### PROVIDED PASSAGE
━━━━━━━━━━━━━━━━

# Kindle Screensaver Hack Issue



## jonathanbloom (Mar 12, 2010)

I have an international Kindle 2 and applied the hack from Charles' site and followed his instructions. It created the right folder and settings says SSi .01. I added Kindle and Nook screensavers and tried resetting and restarting and none of the screensavers I added are showing up. All of the old ones show up.

Do I need to apply the hack again to add new screensavers?


----------



## marianneg (Nov 4, 2008)

Well, the old ones will still be there unless you deleted them.  So maybe it just hasn't cycled to the new ones yet?  If that's not the case, I would try to delete some of the old ones, restart again, and see if the ones you deleted are gone.


----------



## jonathanbloom (Mar 12, 2010)

I've cycled a few times and it keeps showing all of the old images. How do I know if I used the latest version of the hack?


----------



## NogDog (May 1, 2009)

jonathanbloom said:


> I have an international Kindle 2 and applied the hack from Charles' site and followed his instructions. It created the right folder and settings says SSi .01.


Sounds good so far.



> I added Kindle and Nook screensavers and tried resetting and restarting...


Just to make sure here, hopefully you only did a "restart" and not a "reset to factory settings"? The term "reset" often gets used around here when what is meant is a restart (Home -> Menu -> Settings -> Menu -> Restart Kindle), but you do *not* want to do a "*Reset* to Factory Settings".

━━━━━━━━━━━━━━━━

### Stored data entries

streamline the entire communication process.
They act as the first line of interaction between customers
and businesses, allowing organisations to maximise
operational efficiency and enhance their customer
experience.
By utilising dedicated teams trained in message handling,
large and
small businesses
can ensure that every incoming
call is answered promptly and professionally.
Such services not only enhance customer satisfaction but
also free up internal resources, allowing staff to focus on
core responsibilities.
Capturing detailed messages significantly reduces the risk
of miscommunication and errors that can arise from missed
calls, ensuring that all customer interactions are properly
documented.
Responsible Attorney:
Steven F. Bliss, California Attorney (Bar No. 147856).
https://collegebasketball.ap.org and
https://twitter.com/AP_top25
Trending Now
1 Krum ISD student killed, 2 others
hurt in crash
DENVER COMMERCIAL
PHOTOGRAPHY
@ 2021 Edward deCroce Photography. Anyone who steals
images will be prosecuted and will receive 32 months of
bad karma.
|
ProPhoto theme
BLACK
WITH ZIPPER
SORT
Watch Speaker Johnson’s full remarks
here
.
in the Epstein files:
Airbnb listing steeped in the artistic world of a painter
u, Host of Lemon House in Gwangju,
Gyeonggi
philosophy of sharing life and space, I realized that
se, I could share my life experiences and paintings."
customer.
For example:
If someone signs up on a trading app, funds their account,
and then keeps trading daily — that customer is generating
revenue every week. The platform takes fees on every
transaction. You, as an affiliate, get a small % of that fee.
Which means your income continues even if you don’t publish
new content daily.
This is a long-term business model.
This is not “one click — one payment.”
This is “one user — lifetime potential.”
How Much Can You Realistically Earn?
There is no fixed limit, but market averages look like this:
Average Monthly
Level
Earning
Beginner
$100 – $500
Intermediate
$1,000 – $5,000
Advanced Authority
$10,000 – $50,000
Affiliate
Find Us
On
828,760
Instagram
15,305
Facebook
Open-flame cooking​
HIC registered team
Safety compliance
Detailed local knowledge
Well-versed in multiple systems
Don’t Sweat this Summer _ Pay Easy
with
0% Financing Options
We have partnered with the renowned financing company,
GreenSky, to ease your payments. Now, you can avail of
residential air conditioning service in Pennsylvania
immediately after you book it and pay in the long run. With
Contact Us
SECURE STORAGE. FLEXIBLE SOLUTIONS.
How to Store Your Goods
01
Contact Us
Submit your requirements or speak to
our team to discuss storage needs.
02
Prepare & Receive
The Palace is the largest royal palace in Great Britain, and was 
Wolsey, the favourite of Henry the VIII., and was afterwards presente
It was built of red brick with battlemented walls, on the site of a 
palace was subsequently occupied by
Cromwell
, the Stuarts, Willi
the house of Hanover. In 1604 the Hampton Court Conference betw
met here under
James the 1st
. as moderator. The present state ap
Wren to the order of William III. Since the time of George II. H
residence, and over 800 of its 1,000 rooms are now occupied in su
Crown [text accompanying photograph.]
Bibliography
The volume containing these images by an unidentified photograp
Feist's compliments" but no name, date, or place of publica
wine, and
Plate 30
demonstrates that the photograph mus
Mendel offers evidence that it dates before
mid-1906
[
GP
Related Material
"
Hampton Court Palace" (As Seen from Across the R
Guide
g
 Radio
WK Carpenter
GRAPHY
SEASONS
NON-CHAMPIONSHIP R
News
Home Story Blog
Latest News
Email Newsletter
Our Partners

━━━━━━━━━━━━━━━━

### WHAT TO WORK ON
Carry on the forum thread about the Kindle screensaver hack, picking up right after its last sentence.

### RESPONSE
jonathanbloom said:


> I've cycled a few times and it keeps showing all of the old images. How do I know if I used the latest version of the hack?


I don't believe the "SSi" part of the firmware version display would be there unless the correct screen-saver hack was applied.


----------



## jonathanbloom (Mar 12, 2010)

I realized my issue: The kindle goes through your screensavers in the order they are in the folder. After I found this out I started seeing my custom images.

*Edit:* I also then decided to put my images through a renaming program on my mac and randomized the screensavers. Now it'll show up in the order it is in the folder, but will feel random. I can then redo the sort every once in a while.


----------



## marianneg (Nov 4, 2008)

jonathanbloom said:


> *Edit:* I also then decided to put my images through a renaming program on my mac and randomized the screensavers. Now it'll show up in the order it is in the folder, but will feel random. I can then redo the sort every once in a while.


Cool idea!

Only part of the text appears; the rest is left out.